Hoermann, Lieberberg, Petrov and Morosanu were all involved in Deep Purple’s recent and successful run through Austrian and Balkan arenas in major cities including Graz, Bucharest, Sofia, Sarajevo, Split and Budapest.
The new partnership, which would rival Live Nation and Austria’s Rock & More as a Balkan and central European regional promoter, would have Avram bringing in talent for his Istanbul-based Purple Concerts to promote in Turkey.
Lieberberg’s Rock The Balkan and Petrov’s Balkan Entertainment Company – both based in Sofia – would handle Bulgaria.
Catovic’s Belgrade-based Komuna would look after Serbia and Croatia, Helmis’s Athens-based Neo Revma will be doing Greece and Hoermann would promote Austria and possibly Slovenia, Slovakia or Czech Republic, depending on what the act requires.
Avram already has his own office in Romania, although Morosanu’s Modus Productions is his local partner for the mid-December weeklong run of Bollywood shows in Bucharest and the provinces.
Catovic says the group has already begun informally discussing the 2008 possibilities for such acts as Clapton, Bon Jovi and Bruce Springsteen.
"We’ll have to see how it works but it has great potential," Helmis said. "It should help Greece if acts can stop off at more places on their way either to or from this corner of the map. So, it makes sense for me to be part of this group. It could change things in the Balkan region quite rapidly."
Hoermann confirmed that Avram approached him earlier in the year and said he sees the advantage of the promoters forming a much closer cooperation.
Avram, who hasn’t worked with Wolfgang Klinger and Rock & More since they reportedly fell out when co-promoting Eric Clapton shows, looks to have turned to some of Klinger’s other disenchanted former partners when creating this new Balkan promoter circle.
Catovic said the officially bankrupt Rock & More Veranstaltungs, which went bust a year ago, went down owing him money over a canceled Rolling Stones show. Lieberberg, who first went to Sofia to set up the Austrian company’s Balkan office, fell out with Klinger at the beginning of the year.

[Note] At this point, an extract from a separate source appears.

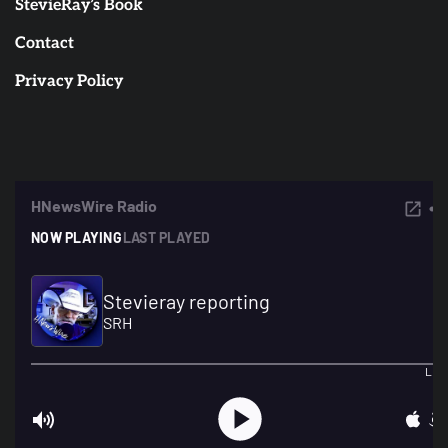
StevieRay’s Book
Contact
Privacy Policy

Apparently not wanting to work with Rock & More again, Avram looks to have turned to Hoermann, his Vienna-based rival, to put on shows in Austria and a couple of the neighbouring central European states.
"The Balkans are in my blood – my father is Greek, my mother Romanian. This part of the world is my motherland and this is forever. When I’m in Sofia, Bucharest or Athens, I feel the way I felt when I was a child," Avram told Standart.
Having listed Avram’s achievements promoting the likes of Pink Floyd, The Rolling Stones, Michael Jackson (with whom he famously fell out), Metallica, Eric Clapton, Tina Turner, Rod Steward, Bon Jovi, Paul McCartney, Bruce Springsteen, Andrea Bocelli and a host of others, the paper speculated who could be first to visit Bulgaria.
On December 4 Standart ran a follow-up story about who could be touring in 2008, including the results of research that Petrov’s company conducted in a bid to discover fan favourites.
The Balkan Entertainment Company survey showed the most in-demand act is U2, followed by The Rolling Stones. Third place goes to AC/DC, Bon Jovi takes fourth, followed by Metallica at No. 5.
The first solo performer in the list is Madonna, at sixth. Red Hot Chili Peppers are seventh, Kylie Minogue is eighth, German rock band Rammstein is ninth and Clapton is 10th.